* _Brief_
Could you output exactly the lines from the one containing "Here is another" through the end of the records below, and nothing more?

* _Data listing_
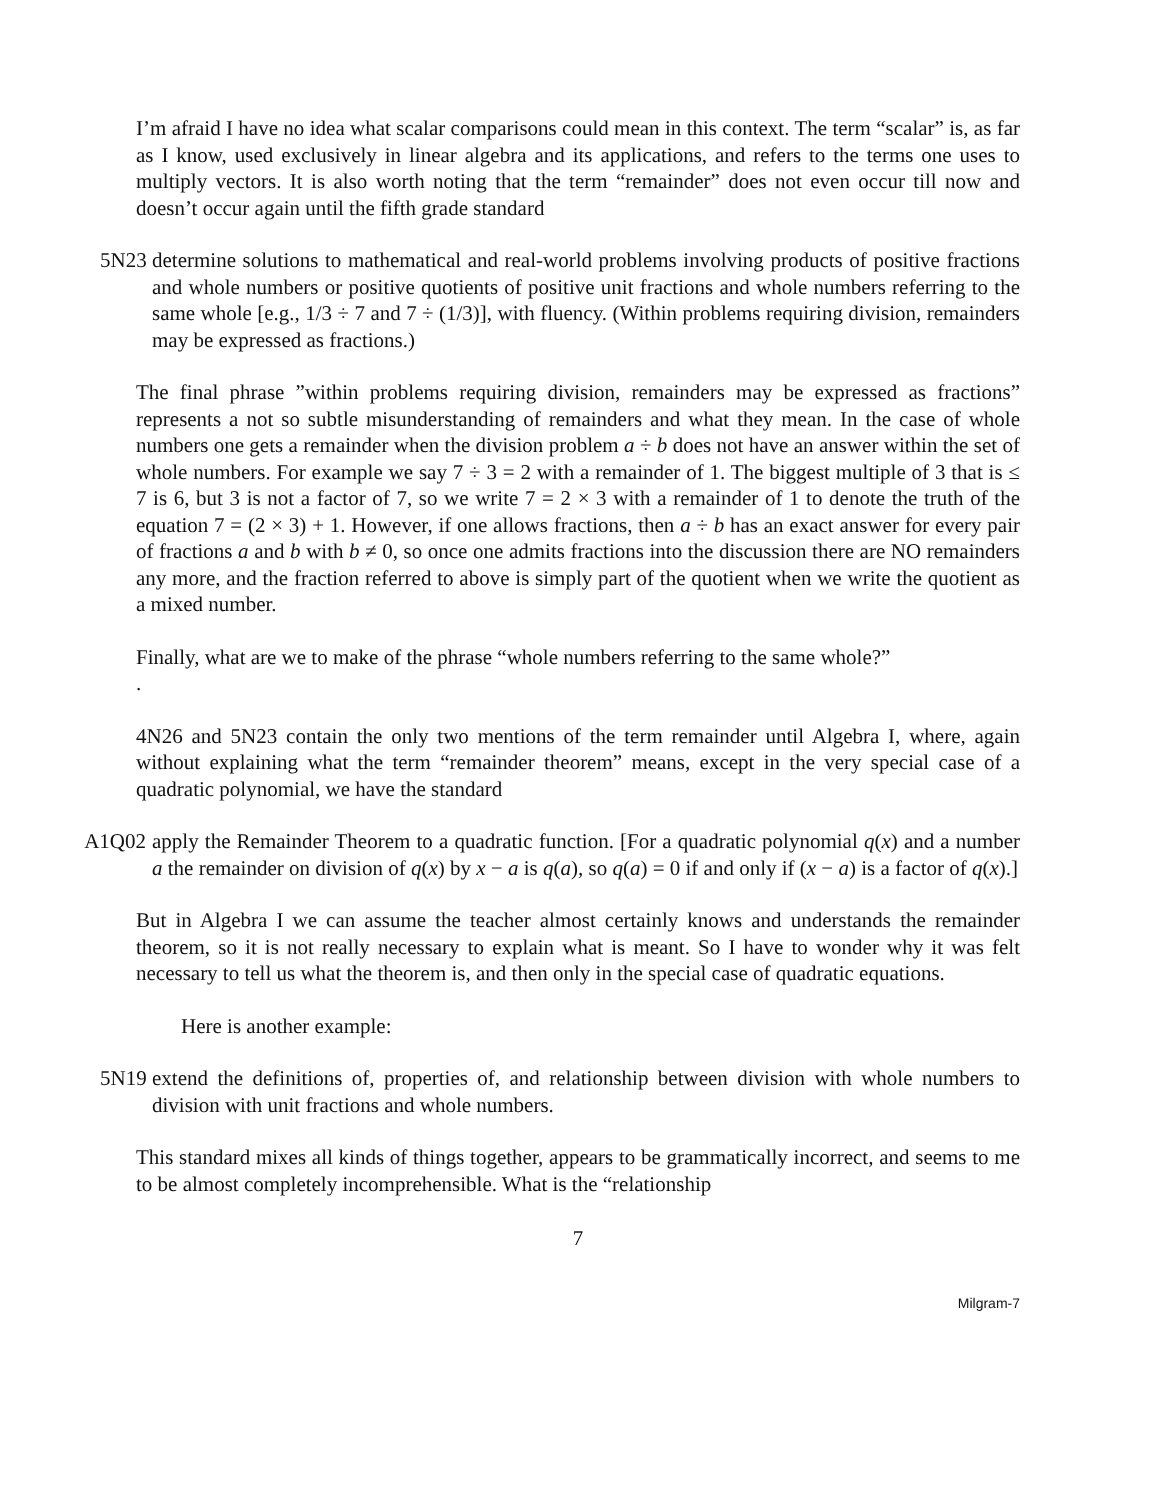I’m afraid I have no idea what scalar comparisons could mean in this context. The term “scalar” is, as far as I know, used exclusively in linear algebra and its applications, and refers to the terms one uses to multiply vectors. It is also worth noting that the term “remainder” does not even occur till now and doesn’t occur again until the fifth grade standard
5N23 determine solutions to mathematical and real-world problems involving products of positive fractions and whole numbers or positive quotients of positive unit fractions and whole numbers referring to the same whole [e.g., 1/3 ÷ 7 and 7 ÷ (1/3)], with fluency. (Within problems requiring division, remainders may be expressed as fractions.)
The final phrase ”within problems requiring division, remainders may be expressed as fractions” represents a not so subtle misunderstanding of remainders and what they mean. In the case of whole numbers one gets a remainder when the division problem a ÷ b does not have an answer within the set of whole numbers. For example we say 7 ÷ 3 = 2 with a remainder of 1. The biggest multiple of 3 that is ≤ 7 is 6, but 3 is not a factor of 7, so we write 7 = 2 × 3 with a remainder of 1 to denote the truth of the equation 7 = (2 × 3) + 1. However, if one allows fractions, then a ÷ b has an exact answer for every pair of fractions a and b with b ≠ 0, so once one admits fractions into the discussion there are NO remainders any more, and the fraction referred to above is simply part of the quotient when we write the quotient as a mixed number.
Finally, what are we to make of the phrase “whole numbers referring to the same whole?”
.
4N26 and 5N23 contain the only two mentions of the term remainder until Algebra I, where, again without explaining what the term “remainder theorem” means, except in the very special case of a quadratic polynomial, we have the standard
A1Q02 apply the Remainder Theorem to a quadratic function. [For a quadratic polynomial q(x) and a number a the remainder on division of q(x) by x − a is q(a), so q(a) = 0 if and only if (x − a) is a factor of q(x).]
But in Algebra I we can assume the teacher almost certainly knows and understands the remainder theorem, so it is not really necessary to explain what is meant. So I have to wonder why it was felt necessary to tell us what the theorem is, and then only in the special case of quadratic equations.
Here is another example:
5N19 extend the definitions of, properties of, and relationship between division with whole numbers to division with unit fractions and whole numbers.
This standard mixes all kinds of things together, appears to be grammatically incorrect, and seems to me to be almost completely incomprehensible. What is the “relationship
7
Milgram-7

* _Solution to this exercise_
Here is another example:
5N19 extend the definitions of, properties of, and relationship between division with whole numbers to division with unit fractions and whole numbers.
This standard mixes all kinds of things together, appears to be grammatically incorrect, and seems to me to be almost completely incomprehensible. What is the “relationship
7
Milgram-7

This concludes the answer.